Something very much the same — that is to say, something totally different — was happening at the very same time to Mr. Gosport.
Both couples slept late on Sunday morning, and when they woke the ladies did what they had not done since honeymoon days. That is to say, they rose smiling in the darkness of the curtained rooms, and hastened downstairs to prepare a morning cup of coffee.
Watkins, waking to full consciousness, heard the clink of the crockery below. He smiled, stretched, sniffed, expanded his chest, and with a coy smile abandoned himself to a warm flood of happiness. This, like a Gulf Stream, bore his thoughts away from South America and set the almonds all ablossoming on Fairlawn Avenue.
Watkins descended the stairs, and entered the little kitchen. There was the steaming coffee; there was a beloved figure in a fresh and flowery wrapper, bending over the gas stove. He bestowed a jovial but appreciative pinch, and took up the newspaper.
«How manly!» thought she.
At the same moment Mr. Gosport was descending the stairs, and in a similar mood. To him also was accorded the scent of new-made coffee, and the sight of a sweet figure in flowered wrapper bending over the stove. He bestowed a lingering and grateful kiss just where the hair twirls in little tendrils at the back of the neck, and took up the newspaper.
«How refined!» thought she.
«Hey, what's this?» said Mr. Watkins, when he had sipped his coffee, and skimmed smilingly over an account of a fugitive bank clerk being arrested at Southampton. «Hey, what's this? Where is the true detective story feature in this Sunday's Telegram?»
«That is not the Telegram,» said the lady, turning in surprise from the stove. «And you,» said she on a rising note, «And you are not my husband.»
With that she fell to the floor, in a faint of the third intensity. «I got into the wrong house last night,» murmured Watkins. «I had better get off home.»
He quickly assembled his clothes and left the house. On his way along the Avenue he passed Mr. Gosport, with whom he was unacquainted. Each was too busy concocting an excuse for staying in town overnight, to take any notice of the other.
Mr. Watkins found Mrs. Watkins, and Mr. Gosport found Mrs. Gosport, highly agitated at the unaccountable absence of their husbands, and too relieved at their return to scrutinize very closely the likelihood of the excuses they made.

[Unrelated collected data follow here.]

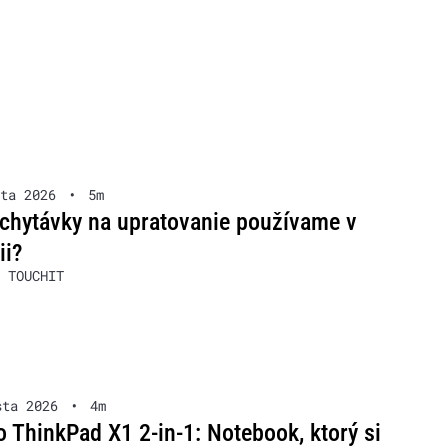
ta 2026
•
5m
chytávky na upratovanie používame v
ii?
 TOUCHIT
sta 2026
•
4m
 ThinkPad X1 2-in-1: Notebook, ktorý si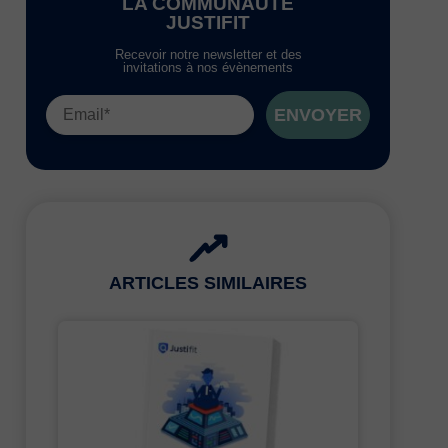
LA COMMUNAUTÉ
JUSTIFIT
Recevoir notre newsletter et des
invitations à nos évènements
ENVOYER
ARTICLES SIMILAIRES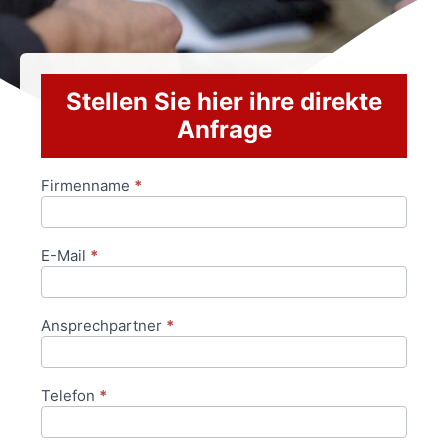
Stellen Sie hier ihre direkte
Anfrage
Firmenname
*
Anfrageformular
E-Mail
*
Ansprechpartner
*
Telefon
*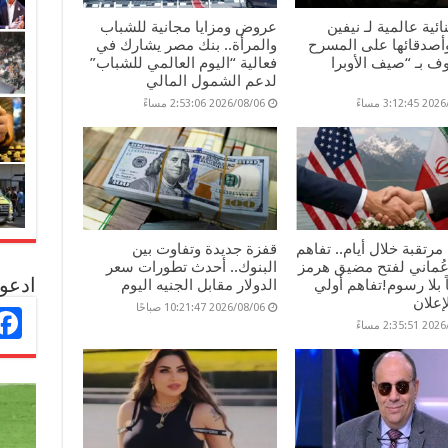
ائية عالمية لـ نيفين
عروض ومزايا مجانية للشباب
وأصدقائها على المسرح
والمرأة.. بنك مصر يشارك في
 بـ “صيف الأوبرا
فعالية “اليوم العالمي للشباب”
لدعم الشمول المالي
3:12: مساءً
2026/08/06 2:53:06 مساءً
مرتقبة خلال أيام.. تفاهم
قفزة جديدة وتفاوت بين
عُماني لفتح مضيق هرمز
البنوك.. أحدث تطورات سعر
ماً بلا رسوم!تفاهم أولي
الدولار مقابل الجنيه اليوم
ادعو 
إعلان
2026/08/06 10:21:47 صباحًا
2:35: مساءً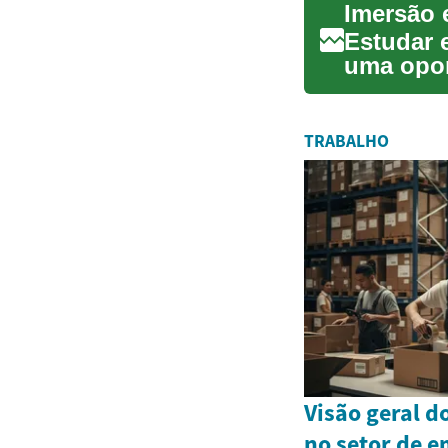
Imersão 
Estudar 
uma opor
acadêmic
TRABALHO
Visão geral d
no setor de e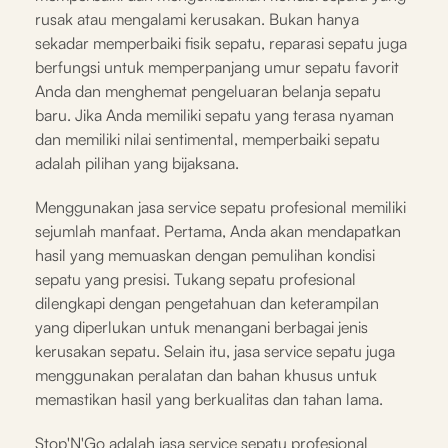
rusak atau mengalami kerusakan. Bukan hanya
sekadar memperbaiki fisik sepatu, reparasi sepatu juga
berfungsi untuk memperpanjang umur sepatu favorit
Anda dan menghemat pengeluaran belanja sepatu
baru. Jika Anda memiliki sepatu yang terasa nyaman
dan memiliki nilai sentimental, memperbaiki sepatu
adalah pilihan yang bijaksana.
Menggunakan jasa service sepatu profesional memiliki
sejumlah manfaat. Pertama, Anda akan mendapatkan
hasil yang memuaskan dengan pemulihan kondisi
sepatu yang presisi. Tukang sepatu profesional
dilengkapi dengan pengetahuan dan keterampilan
yang diperlukan untuk menangani berbagai jenis
kerusakan sepatu. Selain itu, jasa service sepatu juga
menggunakan peralatan dan bahan khusus untuk
memastikan hasil yang berkualitas dan tahan lama.
Stop'N'Go adalah jasa service sepatu profesional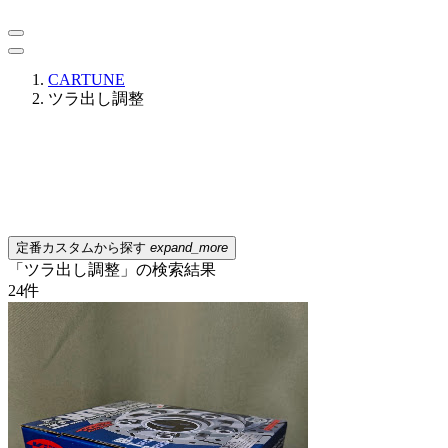
CARTUNE
ツラ出し調整
定番カスタムから探す
expand_more
「ツラ出し調整」の検索結果
24
件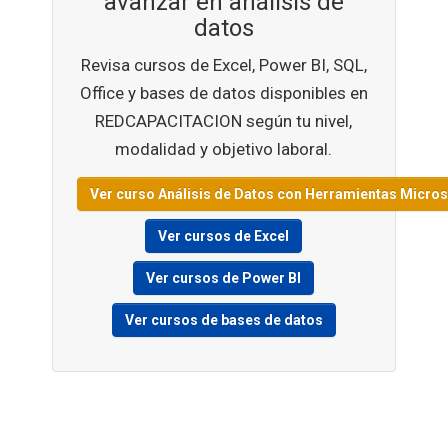
avanzar en análisis de
datos
Revisa cursos de Excel, Power BI, SQL,
Office y bases de datos disponibles en
REDCAPACITACION según tu nivel,
modalidad y objetivo laboral.
Ver curso Análisis de Datos con Herramientas Micros
Ver cursos de Excel
Ver cursos de Power BI
Ver cursos de bases de datos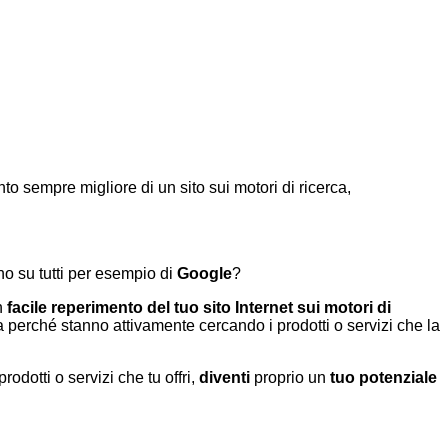
 sempre migliore di un sito sui motori di ricerca,
uno su tutti per esempio di
Google
?
n
facile reperimento del tuo sito Internet sui motori di
ca perché stanno attivamente cercando i prodotti o servizi che la
rodotti o servizi che tu offri,
diventi
proprio un
tuo potenziale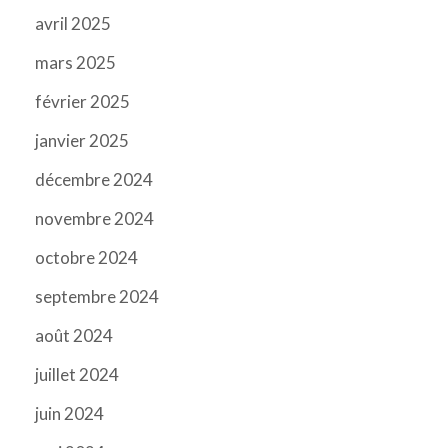
avril 2025
mars 2025
février 2025
janvier 2025
décembre 2024
novembre 2024
octobre 2024
septembre 2024
août 2024
juillet 2024
juin 2024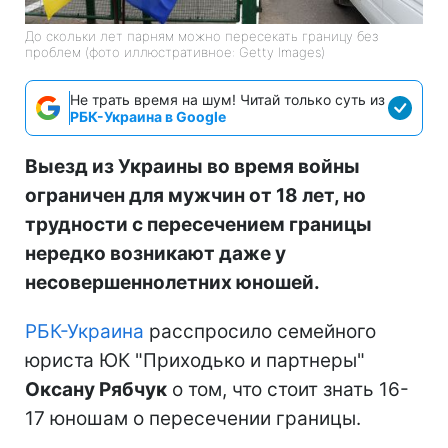
До скольки лет парням можно пересекать границу без
проблем (фото иллюстративное: Getty Images)
Не трать время на шум! Читай только суть из
РБК-Украина в Google
Выезд из Украины во время войны
ограничен для мужчин от 18 лет, но
трудности с пересечением границы
нередко возникают даже у
несовершеннолетних юношей.
РБК-Украина
расспросило семейного
юриста ЮК "Приходько и партнеры"
Оксану Рябчук
о том, что стоит знать 16-
17 юношам о пересечении границы.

They each had a nice cut of beef for their Sunday lunch, and after lunch they took a nap, while their wives looked out of the window. Their dreams were not unpleasant, and when they woke, Fairlawn Avenue no longer seemed so monotonous as to justify resort to crime or suicide. How long this cheerful mood would have lasted without reinforcement it is impossible to say. Fortunately Mrs. Gosport shortly afterwards made the acquaintance of Mrs. Watkins while seeking a strayed kitten, and the two families became the greatest of friends, and spent most of their evenings, their week ends, and their summer holidays together.
This happy relationship altogether banished monotony from Fairlawn Avenue, and it would have persisted to this day, had not a slight coolness arisen last spring owing to Mr. Gosport refusing Mr. Watkins the loan of his lawn mower.